:: Passage for review ::

If those critics are proven to be correct, then the remedy will hardly be a return to individual national currencies. That would be a very expensive remedy. For example, the cost of refitting 2.4 million coin-operated machines for the euro in Germany alone has been pegged at $1 billion U.S. For German banks the conversion is estimated to cost $2 billion U.S., and the total cost to the German national economy will likely top $10 billion U.S.

If the critics are right, then the more likely scenario will be the establishment of centrally coordinated economic policy for the euro zone. This, in turn, would represent a further weakening of national sovereignty and require new political institutions to determine such policies.

In short, the euro is not a "make or break" situation for Europe, but simply a "make" situation! Once the euro is introduced, there will be no return to national currencies without irreparable damage being done to the European Union.

The debut of a world currency

On Jan. 1, 2002, the euro will become the official common currency of 12 European countries having a combined population of 302 million people: Austria, Belgium, Finland, France, Germany, Greece, Ireland, Italy, Luxembourg, the Netherlands, Portugal and Spain.

In addition, the euro will become the official currency of several other countries and territories administered by or with ties to EU countries: French Guyana, Guadaloupe, Martinique, Mayotte, Monaco, Réunion, St.-Pierre-et-Miquelon, San Marino and Vatican City. Three countries have unilaterally declared the euro to be legal tender as of Jan. 1: Andorra, Kosovo and Montenegro.

The European Commission has approved bilateral agreements by France and Portugal with former colonies whose own currencies will be convertible in unlimited quantities at fixed rates of exchange with the euro: Benin, Burkina Faso, Cameroon, Cape Verde, Central African Republic, Chad, Congo, Equatorial Guinea, Gabon, Guinea-Bissau, Ivory Coast, Mali, Niger, Senegal and Togo.

Currently there are 13 European countries applying for membership in the European Union. Those countries make up a large portion of eastern Europe. Several of them have already announced their intention to seek membership in the European Monetary Union, and all are expected to tie their national currencies closely to the value of the euro.

Will history repeat itself?

:::

#### [Directive]
Name every country that, according to the passage on the euro above, unilaterally declared the euro legal tender as of Jan. 1.

:: Source information ::

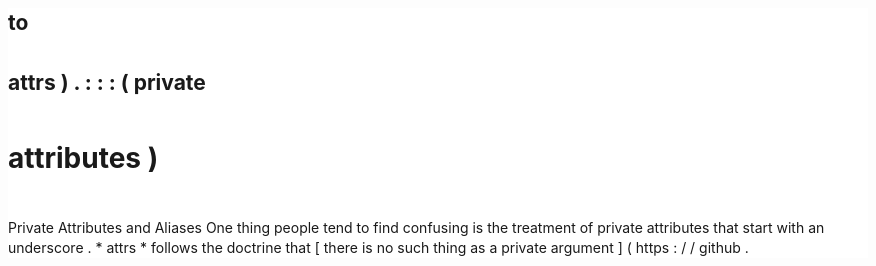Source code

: to
-
attrs
)
.
:
:
:
(
private
-
attributes
)
=
#
#
Private
Attributes
and
Aliases
One
thing
people
tend
to
find
confusing
is
the
treatment
of
private
attributes
that
start
with
an
underscore
.
*
attrs
*
follows
the
doctrine
that
[
there
is
no
such
thing
as
a
private
argument
]
(
https
:
/
/
github
.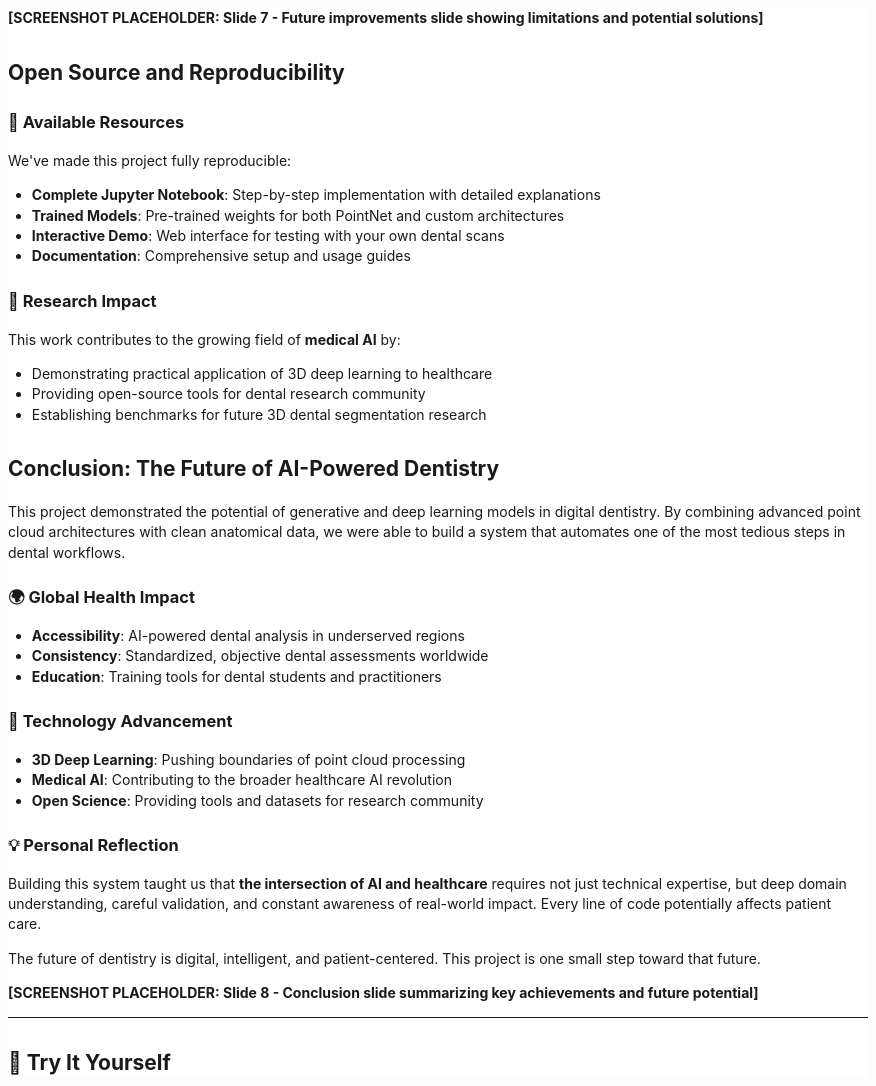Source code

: **[SCREENSHOT PLACEHOLDER: Slide 7 - Future improvements slide showing limitations and potential solutions]**

## Open Source and Reproducibility

### 🌟 **Available Resources**
We've made this project fully reproducible:

- **Complete Jupyter Notebook**: Step-by-step implementation with detailed explanations
- **Trained Models**: Pre-trained weights for both PointNet and custom architectures
- **Interactive Demo**: Web interface for testing with your own dental scans
- **Documentation**: Comprehensive setup and usage guides

### 🔬 **Research Impact**
This work contributes to the growing field of **medical AI** by:
- Demonstrating practical application of 3D deep learning to healthcare
- Providing open-source tools for dental research community
- Establishing benchmarks for future 3D dental segmentation research

## Conclusion: The Future of AI-Powered Dentistry

This project demonstrated the potential of generative and deep learning models in digital dentistry. By combining advanced point cloud architectures with clean anatomical data, we were able to build a system that automates one of the most tedious steps in dental workflows.

### 🌍 **Global Health Impact**
- **Accessibility**: AI-powered dental analysis in underserved regions
- **Consistency**: Standardized, objective dental assessments worldwide
- **Education**: Training tools for dental students and practitioners

### 🚀 **Technology Advancement**
- **3D Deep Learning**: Pushing boundaries of point cloud processing
- **Medical AI**: Contributing to the broader healthcare AI revolution
- **Open Science**: Providing tools and datasets for research community

### 💡 **Personal Reflection**
Building this system taught us that **the intersection of AI and healthcare** requires not just technical expertise, but deep domain understanding, careful validation, and constant awareness of real-world impact. Every line of code potentially affects patient care.

The future of dentistry is digital, intelligent, and patient-centered. This project is one small step toward that future.

**[SCREENSHOT PLACEHOLDER: Slide 8 - Conclusion slide summarizing key achievements and future potential]**

---

## 🔗 **Try It Yourself**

:::

#### [Answer area]
Andorra, Kosovo and Montenegro.